Monday night, the board of trustees for the Austin Independent School District voted unanimously to revise their disciplinary practices so that “no elementary student prior to third grade shall be home suspended, placed into a disciplinary alternative education program (DAEP), or expelled.”
During the 2015-16 school year, 351 pre-K through second grade children accounted for all Austin ISD suspensions, of which 85 percent were black or Latino, according to the school district. Boys made up the the majority of these students. In 2014, the U.S. Education Department reported that boys, as a demographic group regardless of race and/or socioeconomic strata, represented 79% of preschool children suspended once and 82% of preschool children suspended multiple times, even though boys only represented 54% of preschool enrollment.

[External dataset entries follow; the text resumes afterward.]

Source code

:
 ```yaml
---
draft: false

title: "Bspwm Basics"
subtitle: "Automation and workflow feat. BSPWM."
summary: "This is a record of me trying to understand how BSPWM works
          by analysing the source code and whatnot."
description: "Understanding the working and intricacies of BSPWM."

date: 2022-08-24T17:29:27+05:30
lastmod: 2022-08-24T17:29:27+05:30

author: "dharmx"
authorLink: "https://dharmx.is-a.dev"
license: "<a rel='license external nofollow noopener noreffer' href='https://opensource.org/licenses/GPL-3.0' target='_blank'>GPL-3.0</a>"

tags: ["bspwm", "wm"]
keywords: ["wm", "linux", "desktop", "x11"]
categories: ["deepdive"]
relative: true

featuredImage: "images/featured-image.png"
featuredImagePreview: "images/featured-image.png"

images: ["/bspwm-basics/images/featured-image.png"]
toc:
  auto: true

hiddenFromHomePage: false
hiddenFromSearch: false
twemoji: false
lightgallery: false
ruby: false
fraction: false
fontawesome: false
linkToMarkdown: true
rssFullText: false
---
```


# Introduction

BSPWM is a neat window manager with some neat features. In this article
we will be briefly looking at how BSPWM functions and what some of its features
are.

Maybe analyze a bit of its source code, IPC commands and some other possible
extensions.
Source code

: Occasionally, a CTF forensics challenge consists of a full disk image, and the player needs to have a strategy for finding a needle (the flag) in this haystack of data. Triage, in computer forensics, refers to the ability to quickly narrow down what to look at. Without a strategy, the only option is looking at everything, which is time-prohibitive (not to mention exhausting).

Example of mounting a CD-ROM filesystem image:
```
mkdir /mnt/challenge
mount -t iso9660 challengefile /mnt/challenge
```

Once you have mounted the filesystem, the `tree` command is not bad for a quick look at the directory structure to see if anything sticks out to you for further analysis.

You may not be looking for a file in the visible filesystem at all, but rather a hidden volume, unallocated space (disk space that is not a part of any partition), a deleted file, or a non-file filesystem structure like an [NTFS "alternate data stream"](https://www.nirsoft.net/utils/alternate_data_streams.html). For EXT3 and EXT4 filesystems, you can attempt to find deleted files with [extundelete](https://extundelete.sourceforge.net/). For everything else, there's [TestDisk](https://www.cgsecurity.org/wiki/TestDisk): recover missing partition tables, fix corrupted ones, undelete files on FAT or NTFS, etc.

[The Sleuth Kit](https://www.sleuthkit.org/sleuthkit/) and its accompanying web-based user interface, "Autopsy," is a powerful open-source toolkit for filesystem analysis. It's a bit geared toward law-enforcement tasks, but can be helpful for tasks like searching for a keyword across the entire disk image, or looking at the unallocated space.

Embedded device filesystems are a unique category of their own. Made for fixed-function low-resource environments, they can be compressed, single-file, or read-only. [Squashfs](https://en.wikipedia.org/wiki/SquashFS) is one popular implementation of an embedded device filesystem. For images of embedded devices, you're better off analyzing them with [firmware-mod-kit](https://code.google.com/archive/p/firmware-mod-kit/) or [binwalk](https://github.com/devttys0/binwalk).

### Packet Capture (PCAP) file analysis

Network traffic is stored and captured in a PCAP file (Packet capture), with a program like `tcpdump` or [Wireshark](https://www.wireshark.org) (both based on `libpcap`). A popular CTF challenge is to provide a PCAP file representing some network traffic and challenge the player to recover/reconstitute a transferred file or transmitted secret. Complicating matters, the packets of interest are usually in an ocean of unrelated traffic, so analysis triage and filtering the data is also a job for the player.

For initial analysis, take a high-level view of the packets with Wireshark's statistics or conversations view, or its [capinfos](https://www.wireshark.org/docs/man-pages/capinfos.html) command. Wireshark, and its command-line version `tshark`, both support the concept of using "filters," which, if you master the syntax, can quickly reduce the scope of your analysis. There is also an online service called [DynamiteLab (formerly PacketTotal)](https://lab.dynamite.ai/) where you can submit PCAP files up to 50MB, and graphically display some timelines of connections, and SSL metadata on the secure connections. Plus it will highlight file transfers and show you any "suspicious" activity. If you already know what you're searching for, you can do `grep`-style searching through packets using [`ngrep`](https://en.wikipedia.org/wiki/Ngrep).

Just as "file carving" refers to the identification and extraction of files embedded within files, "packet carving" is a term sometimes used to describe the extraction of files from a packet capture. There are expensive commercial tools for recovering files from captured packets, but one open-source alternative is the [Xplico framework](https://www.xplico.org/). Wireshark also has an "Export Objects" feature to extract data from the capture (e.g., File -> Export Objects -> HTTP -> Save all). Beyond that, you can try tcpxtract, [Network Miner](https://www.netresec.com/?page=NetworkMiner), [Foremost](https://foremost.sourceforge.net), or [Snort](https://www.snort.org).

This new policy goes into effect next year and applies to all pre-K through second grade students, except when otherwise required by law. The district’s Student Code of Conduct, written in accordance with the state’s 1995 Safe Schools Act and Chapter 37 of the Texas Education Code, lists a slew of behavioral violations. In Texas, school districts are granted broad discretionary authority in determining what constitutes “disruptive” offenses.

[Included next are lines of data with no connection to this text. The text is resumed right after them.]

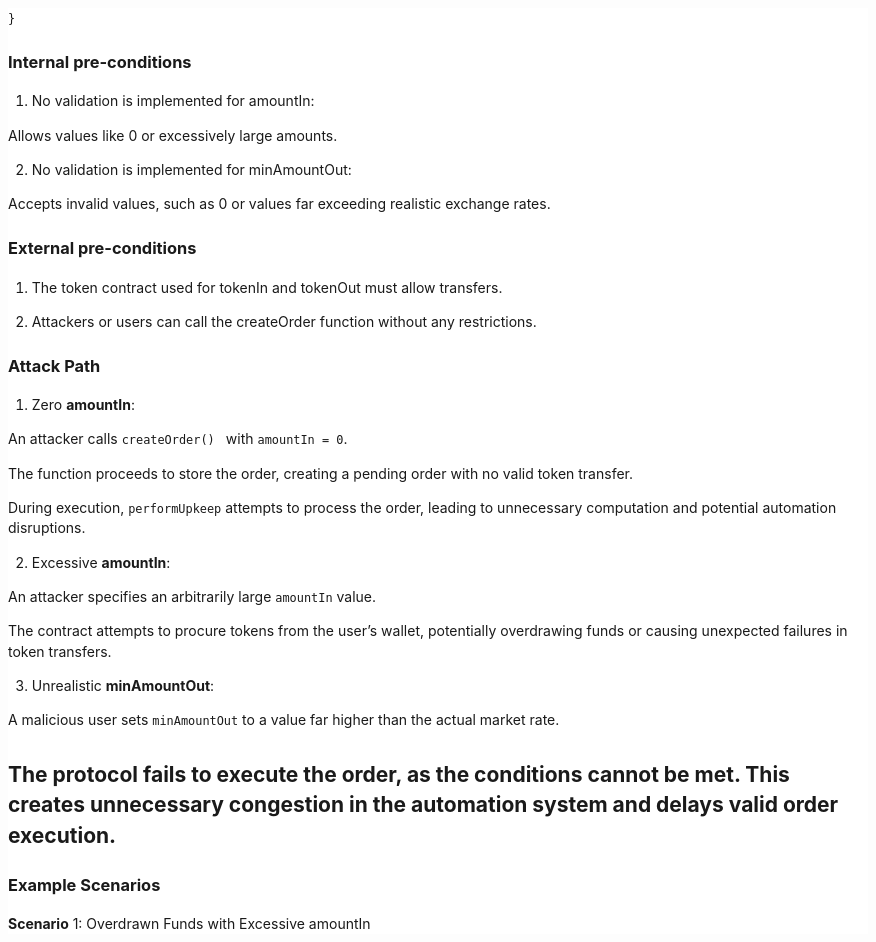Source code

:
 ```solidity
}
```


### Internal pre-conditions


1. No validation is implemented for amountIn:

Allows values like 0 or excessively large amounts.



2. No validation is implemented for minAmountOut:

Accepts invalid values, such as 0 or values far exceeding realistic exchange rates.




### External pre-conditions


1. The token contract used for tokenIn and tokenOut must allow transfers.


2. Attackers or users can call the createOrder function without any restrictions.



### Attack Path


1. Zero **amountIn**:

An attacker calls `createOrder() ` with `amountIn = 0`.

The function proceeds to store the order, creating a pending order with no valid token transfer.

During execution, `performUpkeep` attempts to process the order, leading to unnecessary computation and potential automation disruptions.



2. Excessive **amountIn**:

An attacker specifies an arbitrarily large `amountIn` value.

The contract attempts to procure tokens from the user’s wallet, potentially overdrawing funds or causing unexpected failures in token transfers.



3. Unrealistic **minAmountOut**:

A malicious user sets `minAmountOut` to a value far higher than the actual market rate.

The protocol fails to execute the order, as the conditions cannot be met. This creates unnecessary congestion in the automation system and delays valid order execution.
------
### Example Scenarios

**Scenario** 1: Overdrawn Funds with Excessive amountIn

A goal of Austin ISD’s suspension ban is to identify the root of the problem to help better help kids remain in school and remedy the matter. The 2016 study “Banning Classroom Removals for Young Children Policy Guide” looked at the repercussions of suspending young children: increased likelihood of grade retention, dropping out of high school, and contact with the juvenile justice system.
During the board meeting, trustee Edmund Gordon commented that the new policy does not cover in-school-suspensions (ISS), a student discipline practice that sequesters punished children in a special room on campus. Unlike at-home suspension, ISS allows schools to receive daily state and federal funds because the child is in school. Out-of-school suspension (OSS) is treated like an absence.

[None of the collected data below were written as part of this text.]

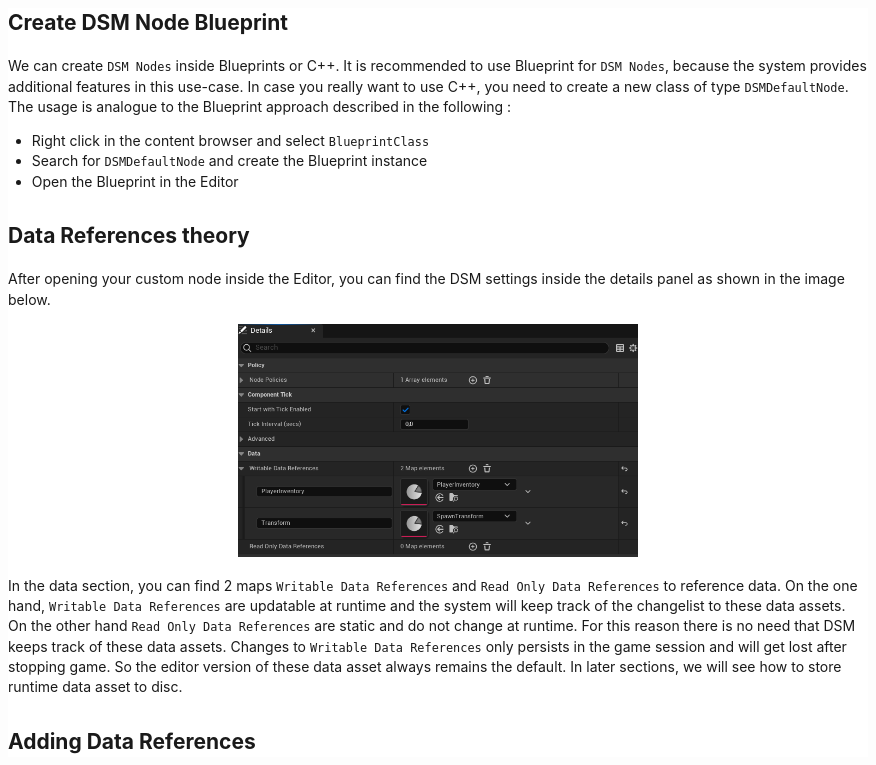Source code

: ## Create DSM Node Blueprint

We can create ```DSM Nodes``` inside Blueprints or C++. It is recommended to use Blueprint for ```DSM Nodes```, because the system provides additional features in this use-case. In case you really want to use C++, you need to create a new class of type ```DSMDefaultNode```. The usage is analogue to the Blueprint approach described in the following :

- Right click in the content browser and select ```BlueprintClass```
- Search for ```DSMDefaultNode``` and create the Blueprint instance
- Open the Blueprint in the Editor


## Data References theory

After opening your custom node inside the Editor, you can find the DSM settings inside the details panel as shown in the image below.

<p align="center">
	<img src=images/DataReferences.png width="400"/>
</p>

In the data section, you can find 2 maps ```Writable Data References``` and ```Read Only Data References``` to reference data. On the one hand, ```Writable Data References``` are updatable at runtime and the system will keep track of the changelist to these data assets. On the other hand ```Read Only Data References``` are static and do not change at runtime. For this reason there is no need that DSM keeps track of these data assets. Changes to ```Writable Data References``` only persists in the game session and will get lost after stopping game. So the editor version of these data asset always remains the default. In later sections, we will see how to store runtime data asset to disc. 

## Adding Data References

Breitbart Texas reported that ISS remains a troubling practice. There are no limits on the number of days a student may spend suspended in school and programs do not consist of any formal instructional time, are run like a study hall, and are not staffed by a certified teacher, according to Texas Appleseed, a nonprofit public interest justice center, on the forefront of the school-to-prison pipeline debate.
Although the Austin ISD school board seeks to address issues youngsters either bring to the schoolhouse or struggle with inside the classroom and expressed excitement about “changing our culture,” no one addressed when the problem is that the public school culture does not fit the child.
The district’s new suspension prevention toolbox is loaded up with practices rooted in social justice ideologies like “equity” and “restorative justice” which utilizes therapy-styled “talking circles” to handle alleged bad behavior. Meditation-driven and Buddhist-based “mindfulness” strategies include breathing, yoga, and awareness exercises intended to assist students in self-regulation and maintaining focus. These strategies are often coupled with Social and Emotional Learning (SEL), which promotes the values-based competencies associated with the public education reform movement’s Common Core.
During the meeting, Superintendent Dr. Paul Cruz said, “It’s really about social and emotional learning and restorative practices.”
Last week, the Dallas ISD school board voted to approve a similar policy that will go into effect in the 2017-18 school year for its pre-K through second graders. District spokeswoman Robyn Harris told Breitbart Texas, “This policy applies to Level I and Level II offenses in the Student Code of Conduct.”
Violations under these categories include classroom disruptions, dress code violations, leaving school grounds without permissions, and even throwing objects that can hurt someone or thing. However, higher level offenses like bullying, fighting, and using profanity will not be exempt from harsher consequence.
According to Dallas ISD, all pre-K through second grade teachers will receive a comprehensive training session at the beginning of the school year to better equip them on how to respond to a disruptive student. Harris told Breitbart Texas the training will be a combination of behavior management best practices programs designed by the District Professional Development Department. She said some schools may choose to use Restorative Discipline, PBIS, mindfulness, or other SEL programs.
In 2016, Houston ISD and El Paso ISD adjusted their disciplinary measures for students pre-K through second grade.